[Other Topic] FCC talking about actions to save AM Radio

Okay, the gloves are off for one more post in this category, then I retire from this....It's getting old here. The facts against HD (or an HD mandate) are:

HD on AM is detrimental to adjacent stations (creates loud noise) and sounds WORSE than well done analog AM Remember, HD does not stand for HIGH DEFINITION, it's "Hybrid Digital" and it's PROPRIETARY. It's like forcing you to buy your fast food at Burger King vs. your "right" to go to McDonald's. No self respecting private station wants to be told they HAVE to go "HD" so part of their money can go to a license partially owned by the (formerly named) Clear Channel. To make this simpler, a mandate to HD would be like the radio industry equivalent of Obama Care.

Now, on to the tech end of this: HD on AM takes a large portion of the sound quality (bandwidth) away from any standard AM transmission and away from standard broadcast radios (which number in the millions) already out there. The remaining analog portion when broadcasting HD on AM sounds about like a bad phone line, while making the DIGITAL side sound only as good as a BAD stereo mp3. Nobody wins in this scenario, the broadcaster, the HD listener, nor the poor person with their favorite old AM receiver.

With all the CHINESE JUNK arriving in the USA causing AM interference, AM has enemies IN YOUR HOME thanks to Americans being too cheap to buy anything of reasonable build and value. We, as a people want everything CHEAP. Almost everything you buy with an AC adapter is AM's enemy. "Switching adapters" without a small capacitor to filter the noise they generate creates havoc on the AC line which is pumped into radios and overhead lines. One small adapter can kill AM reception in a whole house or even an apartment building. WE as a country gave in to buying cheap junk, causing the high noise floor which will NOT CHANGE or go away by a switch to any kind of digital transmission. Noise will still be a reception issue. For example, newer AT&T modems have noisy adapters and can wipe out ALL local AM reception even on GOOD radios in a whole house, but AT&T refuses to do anything about it! Look around your home. You've got LOTS of these kind of adapters for your gadgets!

- _DIRECTIONS_
**1)** According to the AM radio post, what does HD stand for?
**2)** List every company named in the AM radio post.
The material placed after this line comes from a separate source unrelated to the AM radio post.

- _DATA SEGMENT_

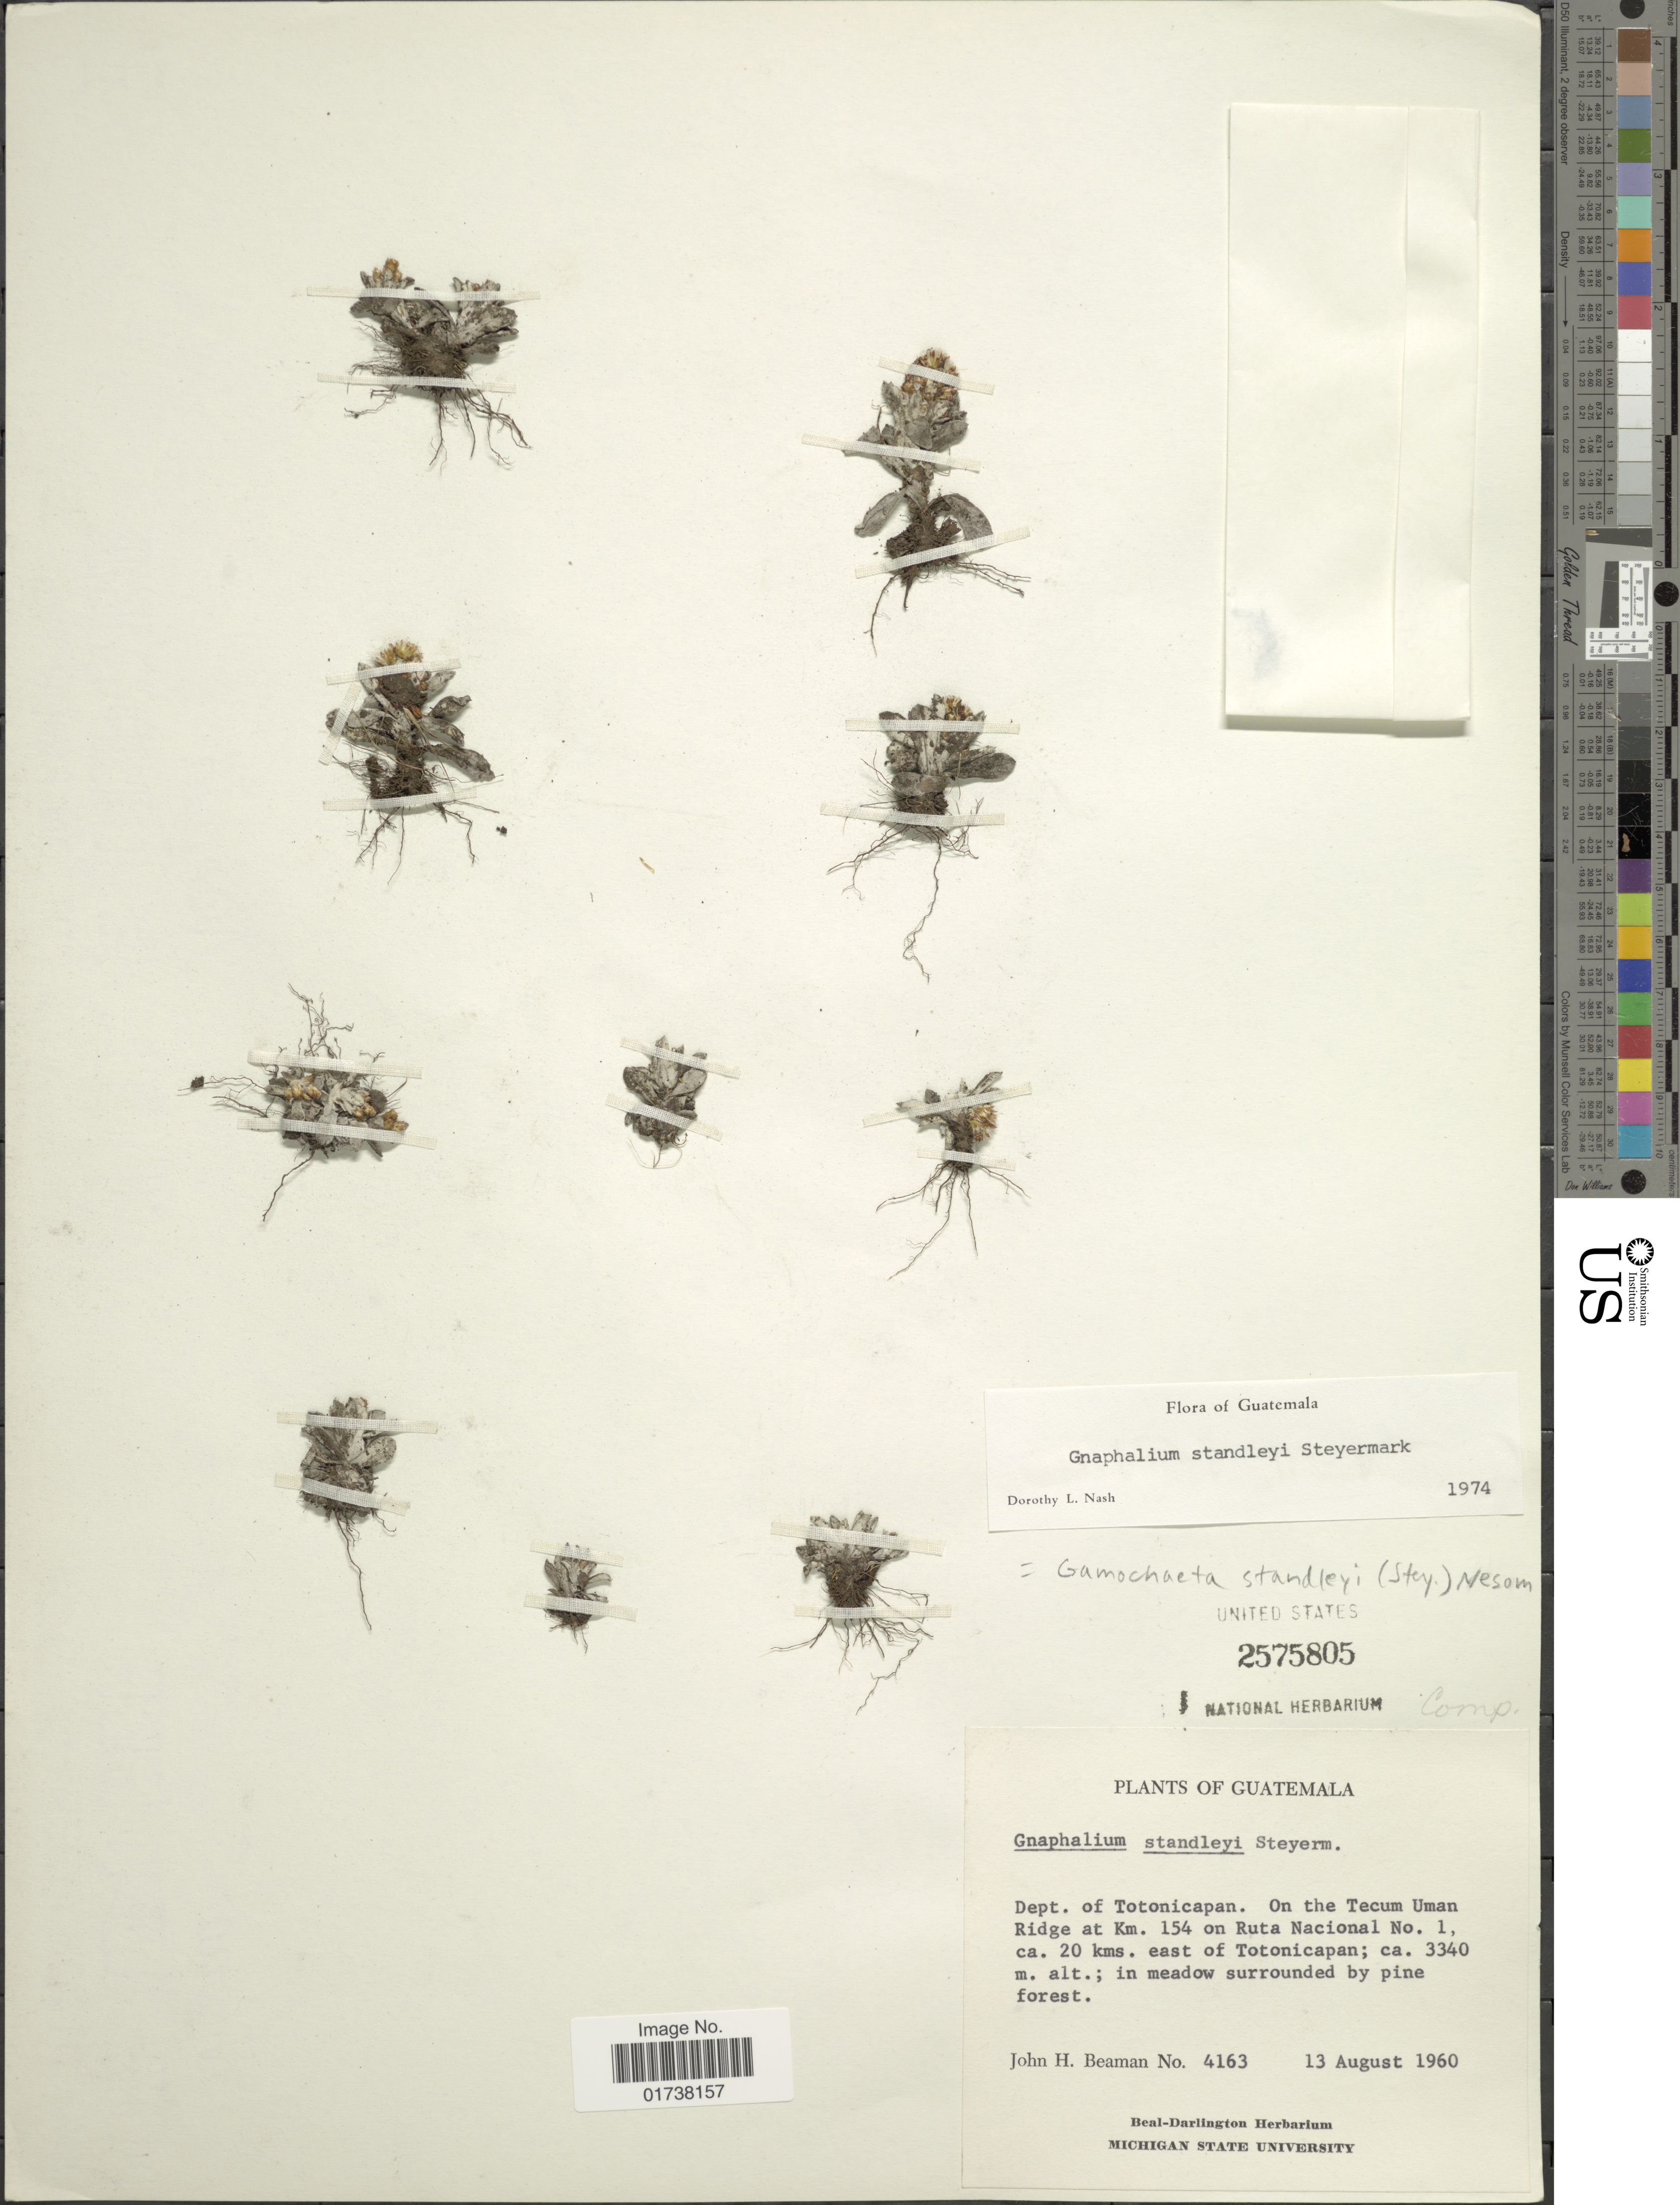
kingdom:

- _EXERCISE RESPONSES_
**1)** Hybrid Digital

**2)** Burger King, McDonald's, Clear Channel, AT&T